Date Published 25 May 2012
Lenders need to return to pricing for risk and there needs to be more 100%, cashback and sub-prime mortgage product availability if the mortgage market is to return to any sort of health.
John Wriglesworth, chairman of the Wriglesworth Consultancy, the PR firm specialising in the mortgage and housing markets, was speaking at tis week`s Mortgage Business Expo Manchester 2012.
Wriglesworth, who organises the much-praised Great Housing Debate each year in Westminster, defended lending activity prior to the credit crunch, saying all of it, including sub-prime, was justified.
He said that the reasons for the crisis lay beyond UK shores.
He also said pent-up demand in the first-time buyer market was out there ‘and if they could get hold of a mortgage then they would’.

PROVIDED INFORMATION:

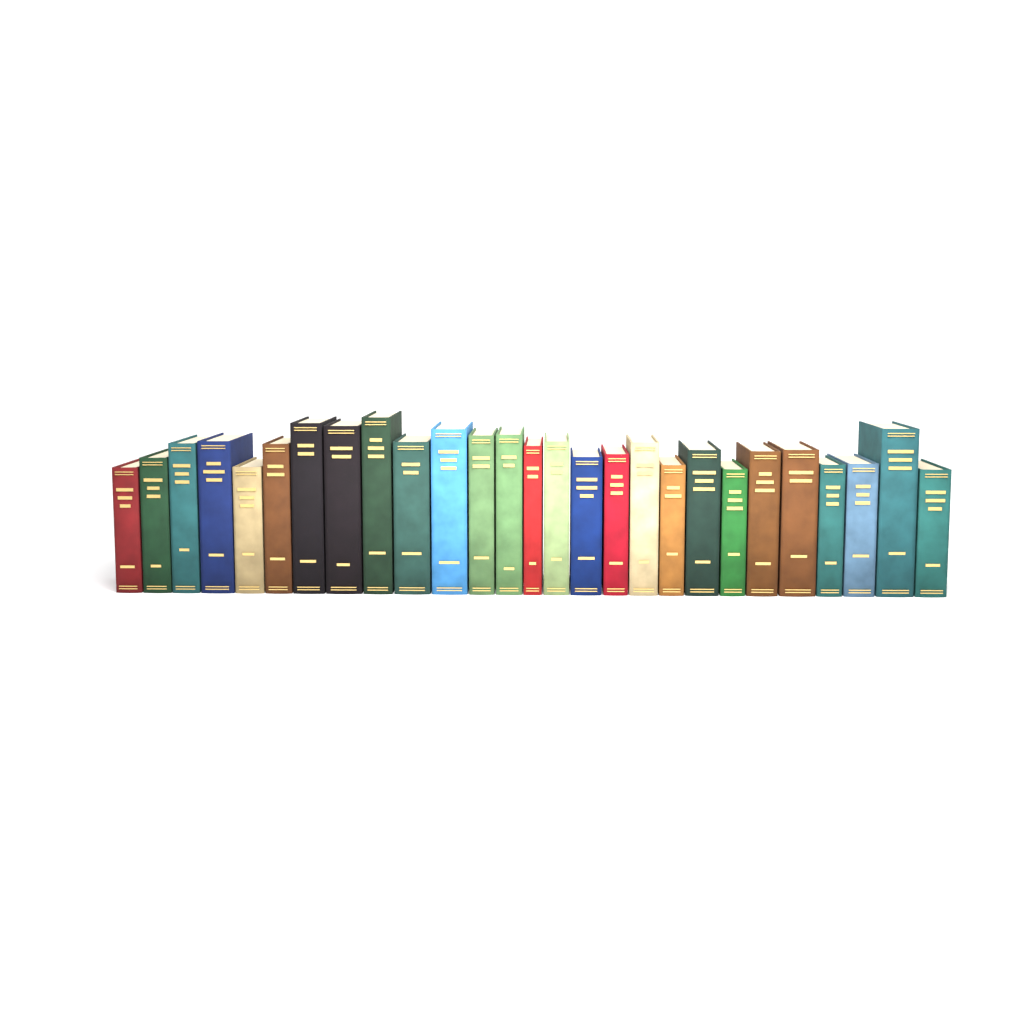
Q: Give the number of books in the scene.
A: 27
--
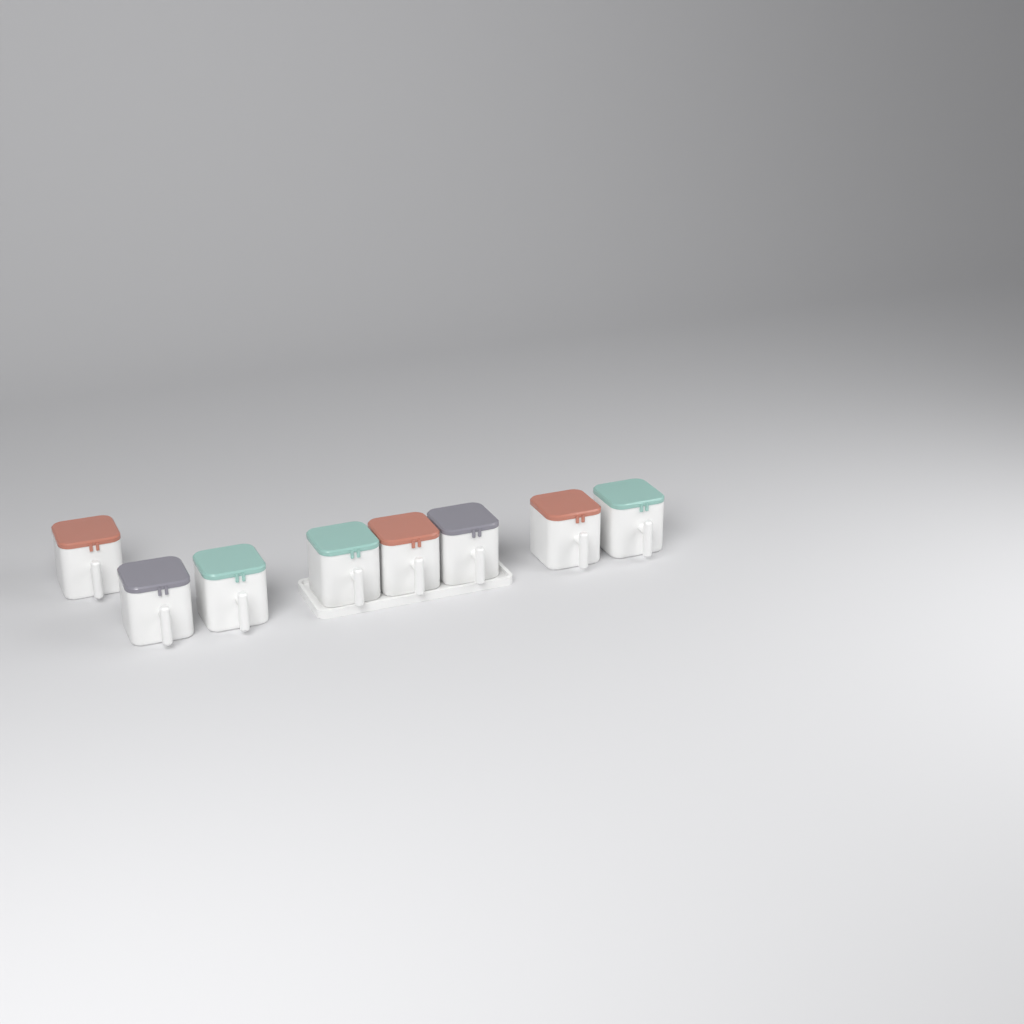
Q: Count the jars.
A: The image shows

DIRECTIVES:
**A.** Return the passage of the mortgage market article starting at "Wriglesworth, who organises" and ending at "beyond UK shores.".
**B.** According to the mortgage market article, where did John Wriglesworth say the reasons for the crisis lay?

ANSWERS FOR THE EXERCISE:
**A.**
Wriglesworth, who organises the much-praised Great Housing Debate each year in Westminster, defended lending activity prior to the credit crunch, saying all of it, including sub-prime, was justified.
He said that the reasons for the crisis lay beyond UK shores.

**B.** Beyond UK shores.